Once they have drilled those holes, then what happens? They think of every way possible to swindle the mineral owner out of their share of the proceeds with post-production expenses that exceed what any “prudent” operator would pay. Worse perhaps, they flare off the gas with the claim, if they didn’t they could not get the oil which they need to sell to pay the bills. Not my problem. Then they argue that the price of natural gas in places like West Texas is a mere $0.01 or even a negative number as glutted gas pipelines don’t need the gas. They have plenty, in fact, way more than plenty for the foreseeable decades.
It is too expensive, they claim, to re-inject the gas back into the reservoir it came out of. Really? This is the part that mineral owners may not understand. When you flare that gas, the reservoir pressure is reduced. If you re-inject that gas into the reservoir, pressure is maintained. Why is that important? Any formation will give up only a certain percentage of its oil and gas. In some formations, like the San Andres in West Texas (which happens to be the most prolific of all West Texas formations) only 30% or so of oil is produced by primary means. Secondary and tertiary recovery can increase that percentage but nothing is going to give up 100% of the oil. Tertiary recovery using CO2 (yes, carbon dioxide pumped from Colorado) re-pressures these old fields and help scavenge the smaller oil droplets into the well bore. But it still won’t get 100% of the oil.
Why do they need to do that? The initial older wells in the Permian Basin were open flowed, producing a maximum of oil and simply wasting the gas. That gas provided the pressures in the reservoirs to drive the oil to a borehole. Once the gas depleted and met the bubble point. What is the bubble point? It is the pressure / temperature point where the gas comes out of solution, as it is entrained in the liquid oil and provides the pressure to get the product to the borehole. Schlumberger’s glossary of oil terms goes on to say,
“the oil is saturated with gas when discovered, meaning that the oil is holding all the gas it can at the reservoir temperature and pressure, and that it is at its bubble point. Occasionally, the oil will be under-saturated. In this case, as the pressure is lowered, the pressure at which the first gas begins to evolve from the oil is defined as the bubble point.”

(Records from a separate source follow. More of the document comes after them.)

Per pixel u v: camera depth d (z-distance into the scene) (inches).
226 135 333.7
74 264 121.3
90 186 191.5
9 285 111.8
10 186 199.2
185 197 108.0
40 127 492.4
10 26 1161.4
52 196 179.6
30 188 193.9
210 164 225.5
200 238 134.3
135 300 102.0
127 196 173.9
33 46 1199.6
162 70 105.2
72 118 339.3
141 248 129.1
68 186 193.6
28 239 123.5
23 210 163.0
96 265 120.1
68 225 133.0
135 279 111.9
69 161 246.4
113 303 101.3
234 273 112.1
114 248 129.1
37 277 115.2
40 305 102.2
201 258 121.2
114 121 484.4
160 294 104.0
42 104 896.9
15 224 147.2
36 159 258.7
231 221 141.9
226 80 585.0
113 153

Burning off the gas means two things. The mineral owner will not get adequately compensated for a valuable commodity, natural gas. Secondly, it means the well will make LESS OIL. Simple fact. The well will go on pump and into secondary and tertiary recovery much sooner. Once you’ve lost that pressure it is much harder to re-pressure the formations. So the company isn’t just wasting gas, but wasting oil in a short term effort to cash flow so they can drill some more loser wells. And many of these wells are losers. They will never pay out, but in the process of trying, they will damage the reservoir and ultimately cost the mineral owners most of the value of the mineral right.
The solution is to forbid all flaring….all of it. Nada. No. None. Negative. Mineral owners should be howling at every Texas Railroad Commission hearing (and same for Oklahoma and the Corporation Commission) to ban the practice and force not only that natural gas be re-injected into the formations, but proration needs to be imposed. Why? Those two acts would do more to restore sanity to a business being run by hedge fund bozos who have nary an inkling what they are doing.
An old gray haired geologist told me recently that when meeting the head geologist of one company, he was astounded at the lack of basic knowledge demonstrated by the man. He lacked the most basic knowledge of the industry, which is a reflection upon the people who hired him. They knew no more than their head geologist so neither of them had a fundamental understanding of the geology. Yet they were throwing tons of money at wells in hot areas simply because…well, everyone said that was a hot area. No more reason than that. These companies need to go under. And mineral owners need to be at every commission hearing and raise bloody L to the regulators to impose proration and ban ALL flaring after the initial test period of a few days.